Well, dear reader I have finally made it into the 21st century. I have discovered the joys of the IPOD. He –who-understands-such-things presented me with this strange thing last Christmas feeling so proud that he had chosen it in one of my absolutely fave colours – orangey bronze. However, after a few attempts at trying to work it, despite his comprehensive tutorials, I’m afraid I put it in my too-hard box to give me time to build up the strength to try it again. I must say it is very different from my first record player that consisted of a varnished wooden box with a turntable moved by a little rubber wheel. When the music on my 45’s started playing too slowly I knew it was time to lift off the turntable and clean the rubber wheel and the inside of the turntable with methylated spirits. I was then set for another few hours of happy listening at the right speed. It all seemed so easy then!

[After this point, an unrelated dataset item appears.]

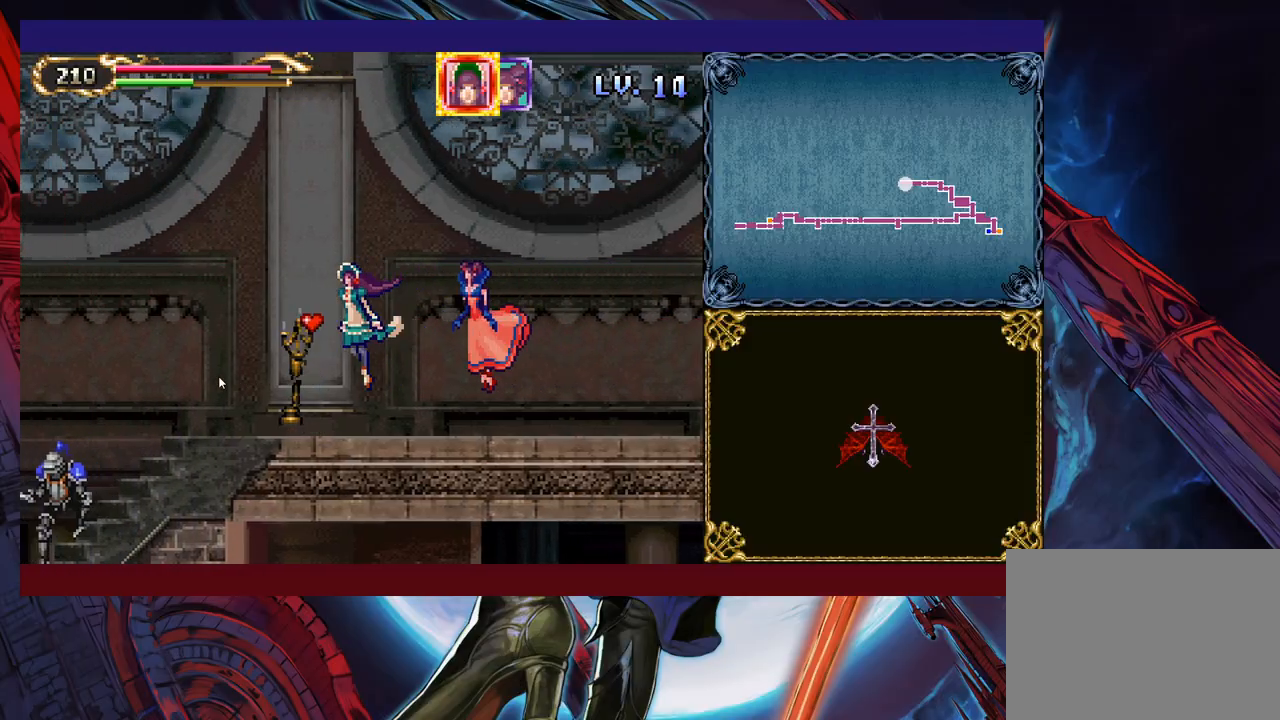
{"buttons": [], "left_stick": "down-left", "right_stick": "center", "events": []}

…but today was the day! I was determined. Fuelled by a cup of builders’ strength Yorkshire tea and a fist full of digestives, I took out the instructions and managed to find itunes on the web. What a treasure chest of delights! I am sitting here typing extra fast jiggling away to a US radio station - RAZR Country. Billed as ‘Country Music with an “EDGE”!’, it’s fantastic – I’m hooked! Now all I have to figure out is how to put it onto the IPOD as for now I’m listening to it on the computer with my headphones on. I’ve got to figure out the next bit as the lead is just too short to go very far!

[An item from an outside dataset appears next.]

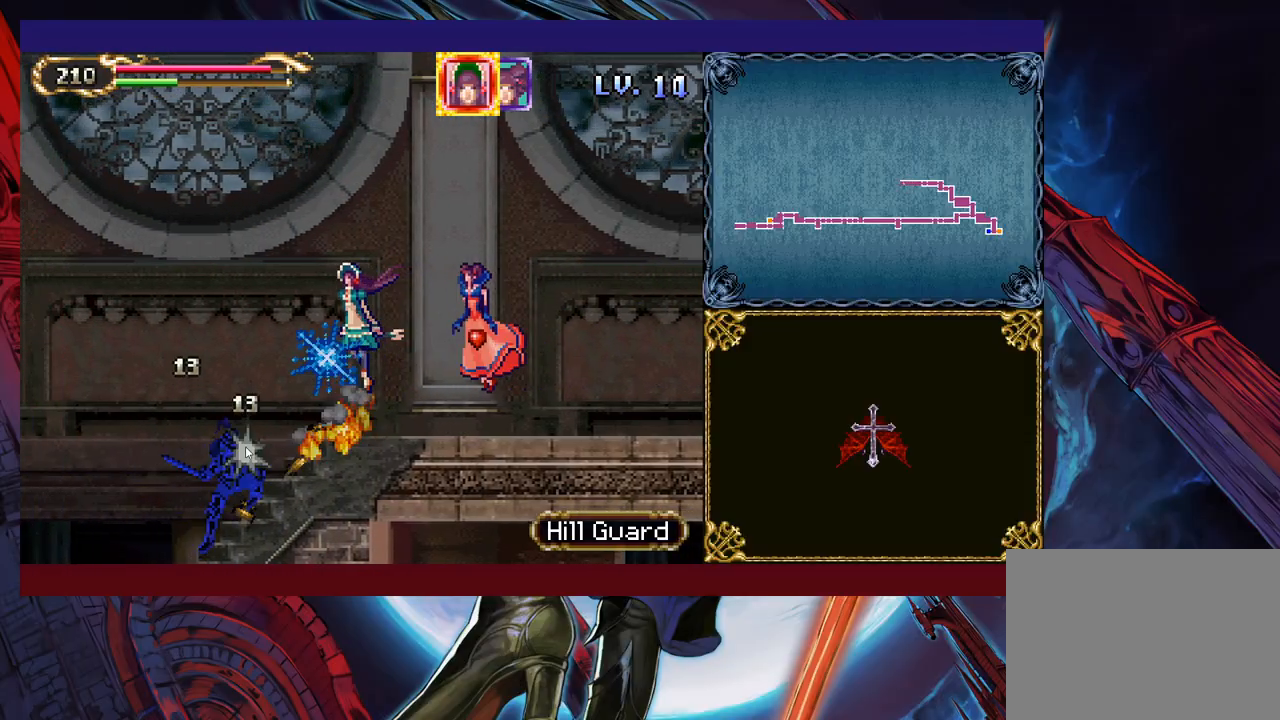
{"buttons": [], "left_stick": "down-left", "right_stick": "center", "events": []}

Anyway if you’ve got a nasty deadline and need to type at twice your normal speed stick on a bit of RAZR!
What other news? Saturday was Open day on all campuses. I was based on the Avery Hill Campus and after running around helping to put up signs and get out boxes of prospectuses (or should that be prospecti?) I was put in charge of refreshments. I think I served 5-600 cups of tea, coffee and water every so often rushing off the Dome with handfuls of empty thermoses. Rhoda there was a treasure keeping everything stocked up and informed me we used up the entire supply of biscuits. – a first for an open day! It was great fun and it was lovely to see people who arrived all frazzled from long journeys, or hunched up from the cold wrapping their hands around a warming cuppa and unwinding. People had travelled from far and wide; I met people from Devon, Ireland, Derbyshire and Yorkshire. When I arrived home with sore feet I was greeted with the words ‘Come in, warm up and I’ll make you a nice cup of tea!’. Reader – I swooned!

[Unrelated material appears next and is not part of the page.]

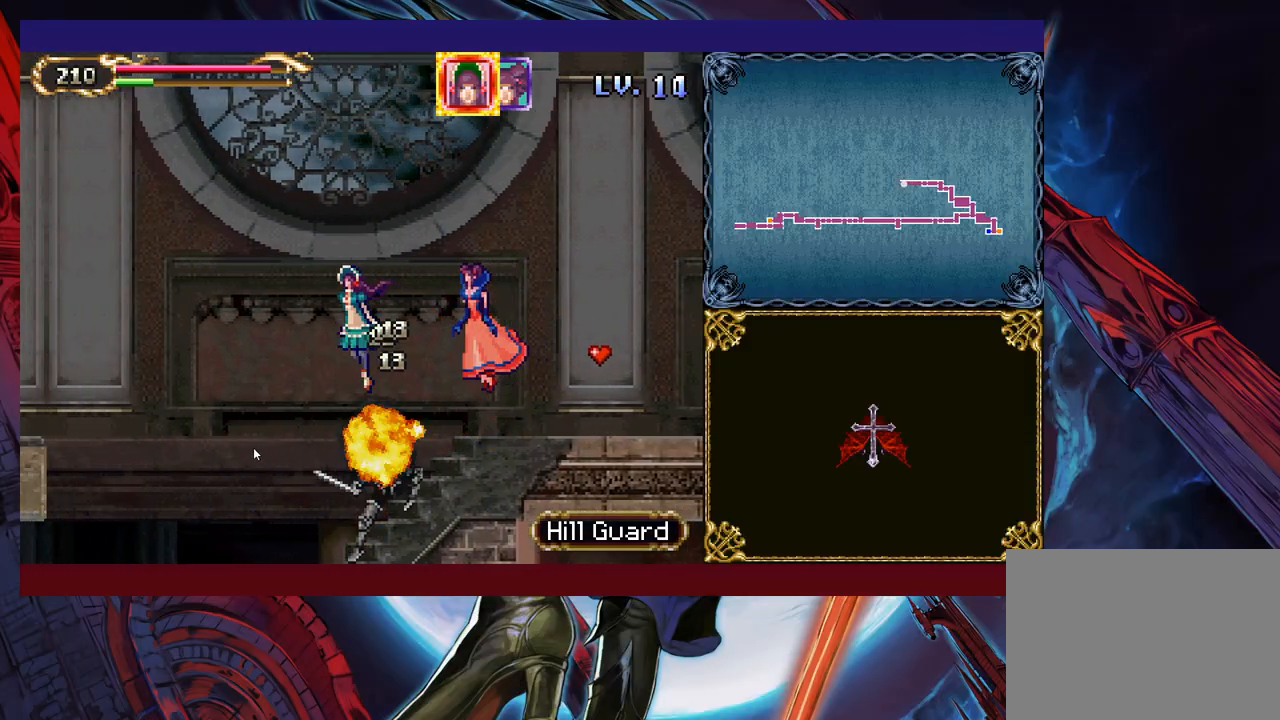
{"buttons": [], "left_stick": "left", "right_stick": "center", "events": [[483, "left_stick", "left"]]}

I am really enjoying college now that we have all settled in. There is such a different quality to the second year. Although I know the work is going to be much more intense, we have settled as a group, we know our way around the campus and the IT, and we are studying with greater depth. I love the work at my counselling placement and am working with three clients and am soon to have my fourth. As a extra mature student on a part-time course doing all this extra work within the university gives me the opportunity to meet loads more people and with the added bonus of continually bumping into people I know from events, or from Clearing. It’s such fun- I would recommend it to anyone.
This next week is a bit quieter work wise so I’m looking forward to catching the Blockheads at Blackheath Halls on Friday night. I am treating He–who-understands-such–things as I remembered him recounting the time he saw Ian Drury playing with them there at one of his last gigs before he died. I think it will be quite poignant seeing the Blockheads playing without him - such a personality.